By the Court. — Judgment and order affirmed.
Not recommended for publication in the official report.
All references to the Wisconsin Statutes are to the 2003-04 version unless otherwise noted.
Cincinnati also argues that the circuit court erred in declining to consider the notice Cincinnati sent to the Andersons because such evidence is relevant to the intent of the parties in executing the insurance policy.

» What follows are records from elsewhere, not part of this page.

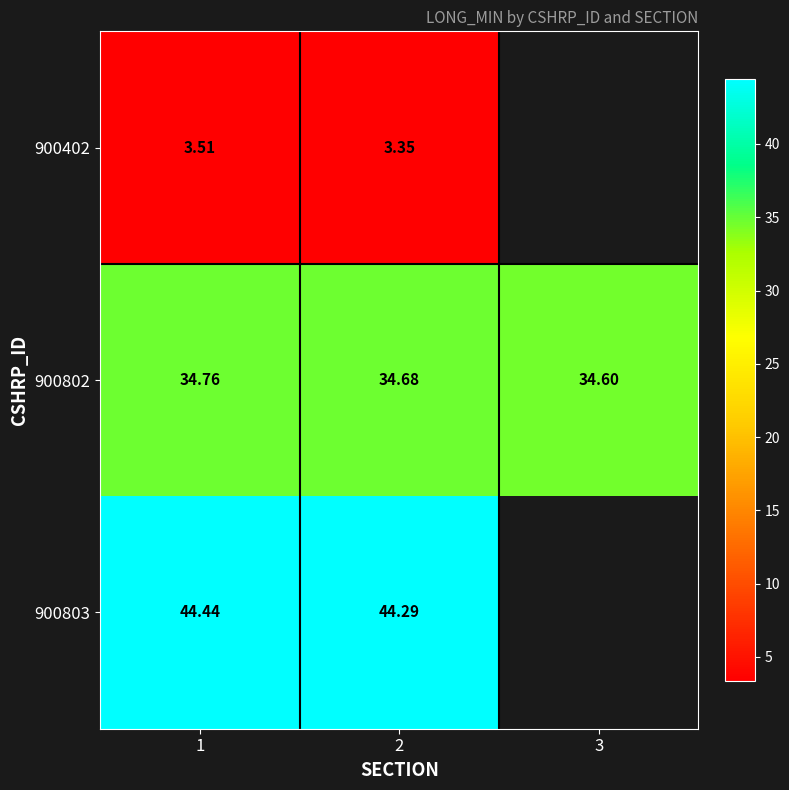

Is the value of 900802 at 1 greater than the value of 900803 at 1?

No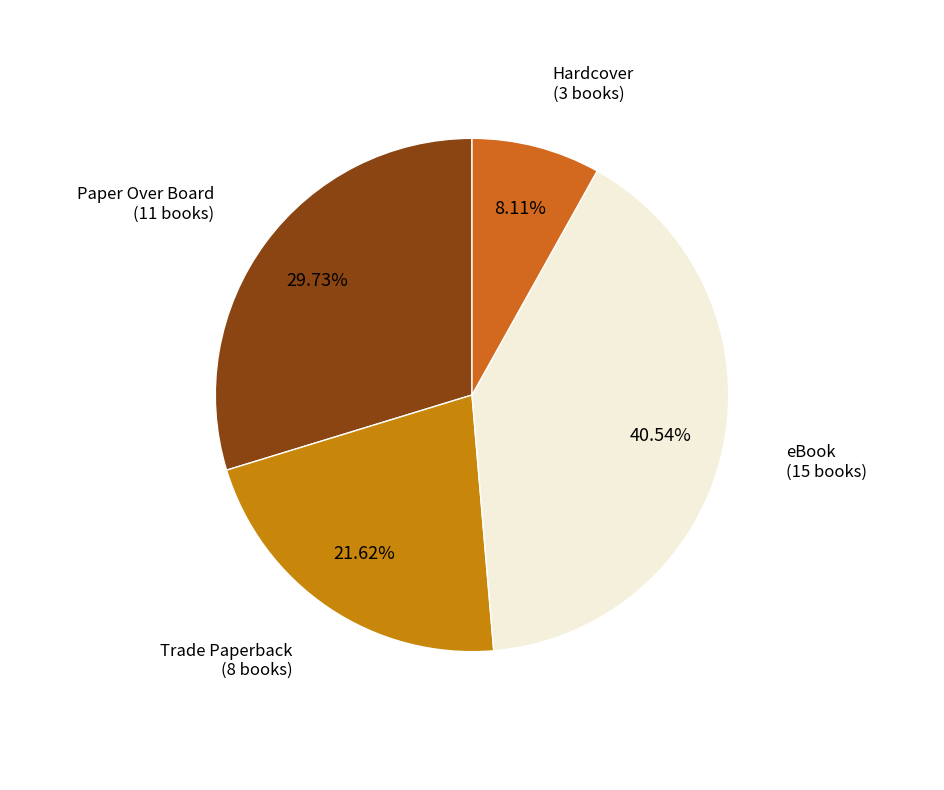

Is it true that Paper Over Board is 30% of the pie?

True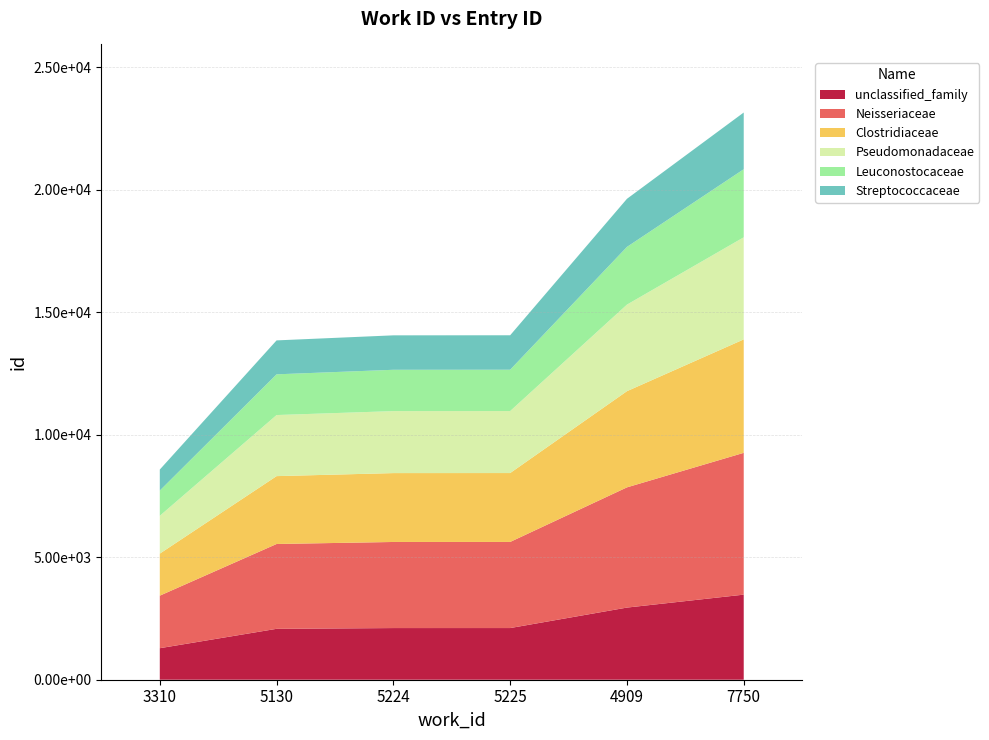

Reading right to left, extract all data points from this chart.

23146	19624	14056	14053	13847	8576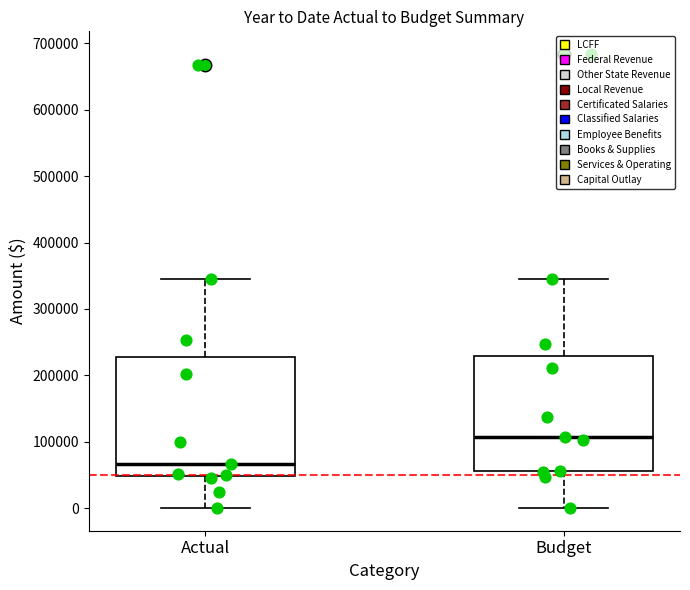

Where does the upper whisker of the box for Actual end on the y-axis? The values are not printed on the chart, so give them approximately, as read against the axis.

350000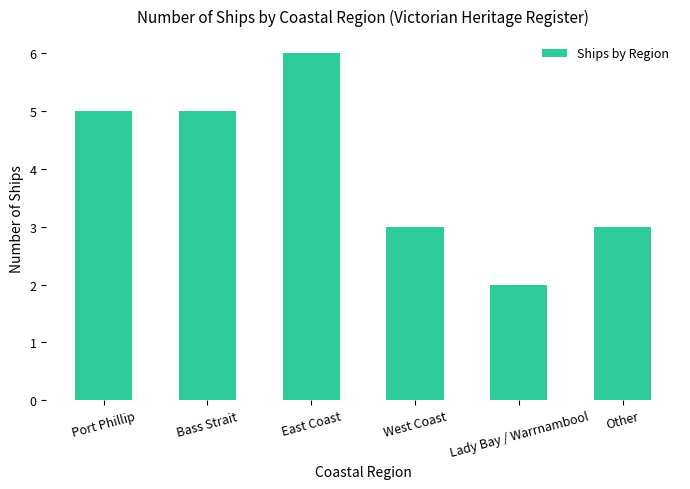

What is the maximum value shown in the chart?

6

Cincinnati argues that the fact that the Andersons declined the coverage offered in the notice indicates that a reasonable insured in the position of the Andersons would believe they did not have the coverage they now seek, which they argue is essentially the coverage offered in the notice. We disagree. We end our inquiry upon concluding that the policy is not ambiguous and strictly apply its terms. See Folkman, 264 Wis. 2d 617,¶ 13 (“If there is no ambiguity in the language of an insurance policy, it is enforced as written, without resort to rules of construction or applicable principles of case law.”).